Flyrock from the size of small pebbles to printer-sized chunks weighing 22 kilos flew through the air like a meteor storm, eventually raining down on the Lobird Trailer Park, just 149 metres away.

One rock demolished a shed.

One crashed through a trailer’s roof and came to rest in the living room.

One Lobird resident watched the incoming rocks and was forced to run to cover.

Through dumb luck nobody was injured or killed.

Hildebrand didn’t know how close the subdivision was. He’d guessed 400 metres, minimum.

He’d failed to check a map or the road plans.

And, though his plans were submitted to the government, it failed to note or remark on the blast site’s nearness to the houses. Even though distance to structures on some of these plans was listed as N/A, on others distance was given, but was “wildly inaccurate,” wrote Faulkner in his decision.

Charged under the Occupational Health and Safety Act, Hildebrand pleaded guilty and was fined.

Sidhu, its project manager William Cratty and the Yukon government were also charged.

But they challenged the matter in court.

Everyone was ducking responsibility for the property-damaging flyrock.

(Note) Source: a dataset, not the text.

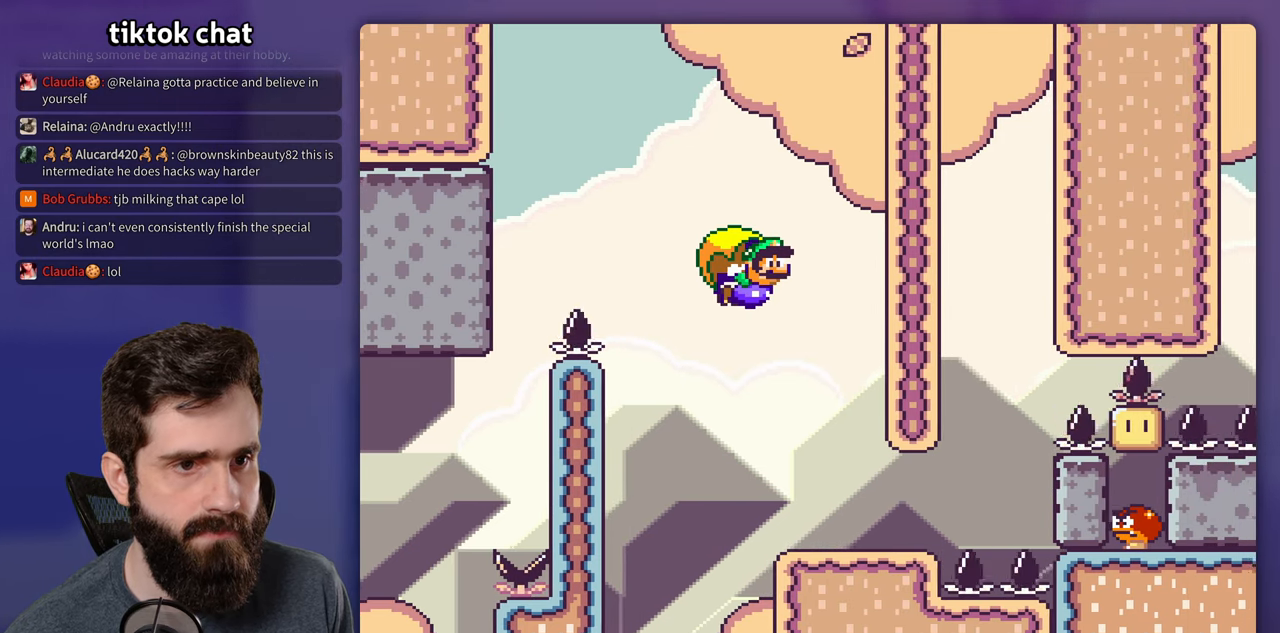
{"dt_ms": 500, "buttons": ["Y"], "events": [[66, "B", "up"], [150, "B", "down"], [233, "B", "up"], [300, "B", "down"], [400, "B", "up"], [450, "DPAD_LEFT", "up"]]}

The Occupational Health and Safety Act doesn’t apply to public safety, just worker safety, argued Sidhu Trucking.

Faulkner dismissed that argument as nonsense.

Cratty argued the act does not force a supervisor to ensure workers under him comply with the act or regulations.

But it does impose the duty to ensure they do their work without undue risk, noted Faulkner.

Finally, the government argued that, while it owned the project, it was not the “constructor”- legalese for the person who undertakes the project for the owner, including the owner who undertakes part or all of the project themselves.

Faulkner turfed out the argument, noting the government was the owner of the project, hired the contractor, paid the bills and retained overall control and management of it.

It had a full-time inspector on the jobsite.

And the government had its own engineer, who was designated the project manager.

Hildebrand’s blasting plans had to be submitted to Community Affairs prior to all blasts.

“It is beyond doubt that Community Services was the constructor,” wrote Faulkner.

As constructor, it had to ensure compliance with Occupational Health and Safety regs.

It didn’t.

Faulkner ruled it failed to ensure Sidhu Trucking Ltd., its supervisor Cratty and blaster Hildebrand followed the measures and procedures laid out in the law.

The government’s engineer only reviewed the plans from a clerical sense without reviewing their contents, wrote Faulkner.

It ought to have reviewed and questioned the blasting plans, especially when the work was happening so close to a subdivision.

Which seems reasonable.

Faulkner fined the government $30,000.

However, the government is fighting Faulkner’s finding of guilt.

Once more, it’s arguing it wasn’t the constructor.

Why?

Because it sets a precedent.

The Yukon government doesn’t want to be responsible for ensuring contractors it hires for public projects are complying with Occupational Health and Safety rules.

Currently, those rules apply to government.

And that’s the way it should be.

But, in challenging this decision, the Yukon government is signalling it believes otherwise.

It wants the rules to apply to everyone.

Everyone, that is, except the government itself.